* [Exercise requirements]:
Lay out the entries from the line with "phylum: Tracheophyta" through the end of the entries as a two-column CSV with the columns "rank" and "name". Give one row per line, and put each value in its own quoted field with any line breaks turned into spaces.

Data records
## Begin

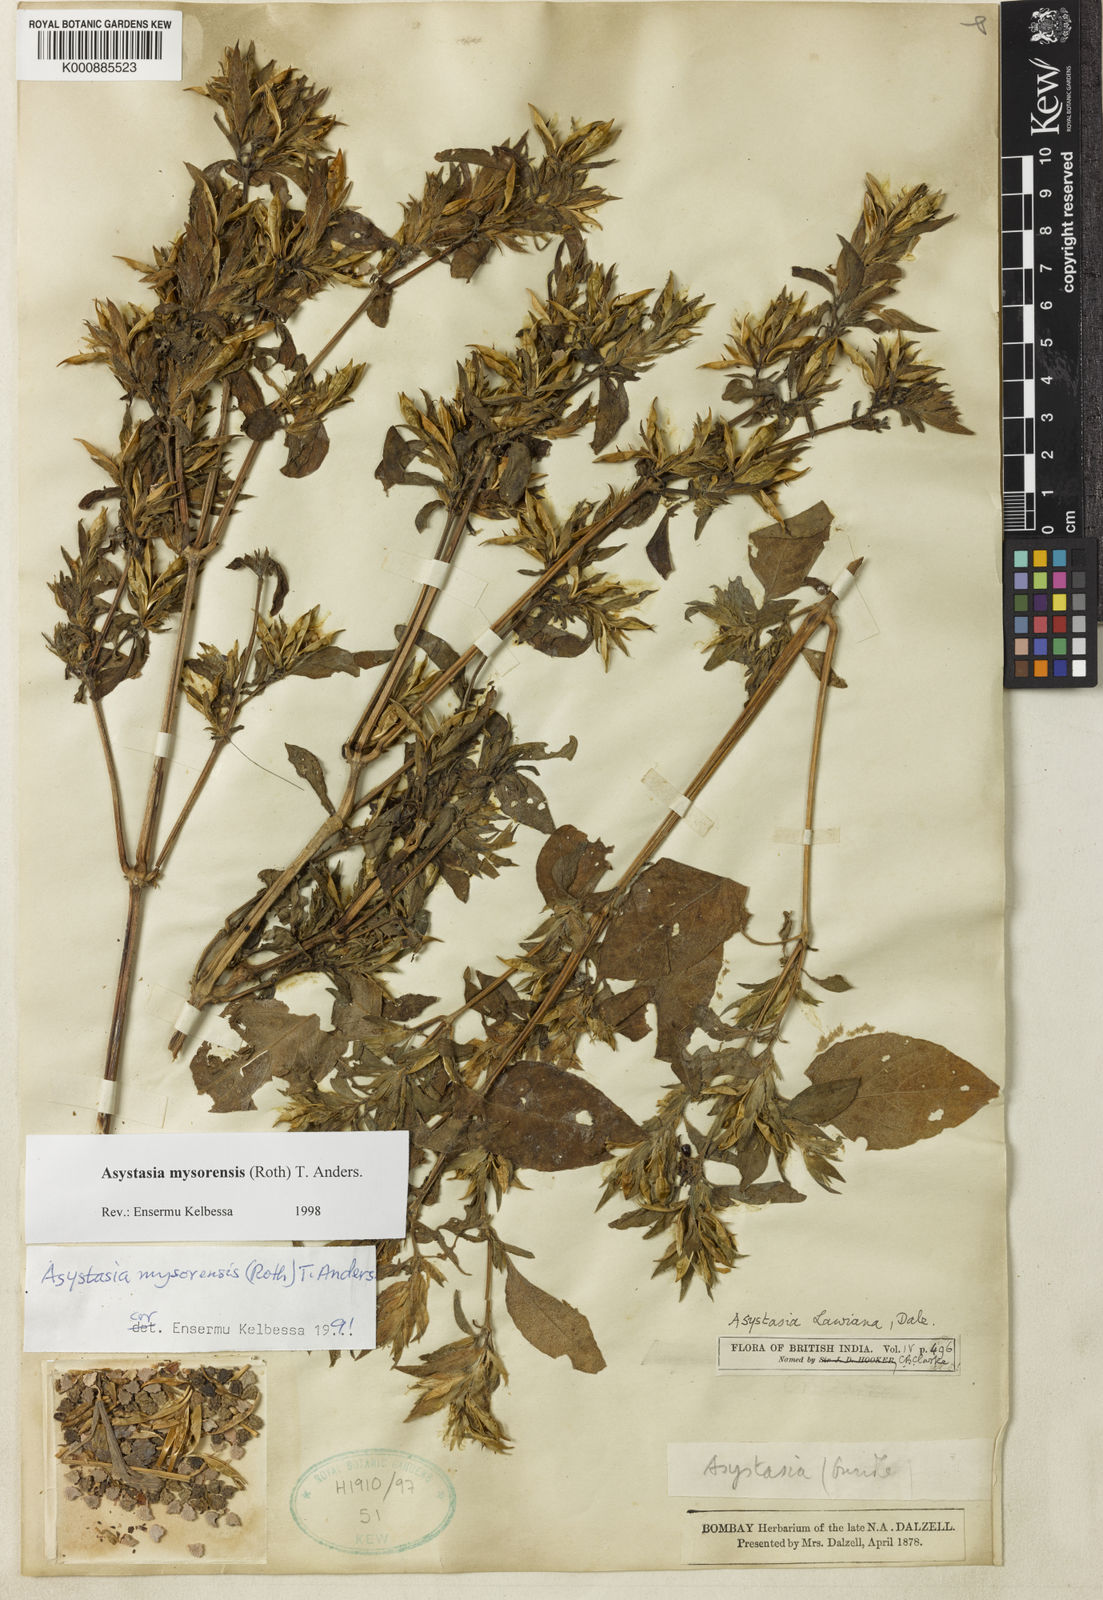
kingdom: Plantae
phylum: Tracheophyta
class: Magnoliopsida
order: Lamiales
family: Acanthaceae
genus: Asystasia
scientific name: Asystasia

## End

* [Written solution]:
rank,name
"phylum:","Tracheophyta"
"class:","Magnoliopsida"
"order:","Lamiales"
"family:","Acanthaceae"
"genus:","Asystasia"
"scientific name:","Asystasia"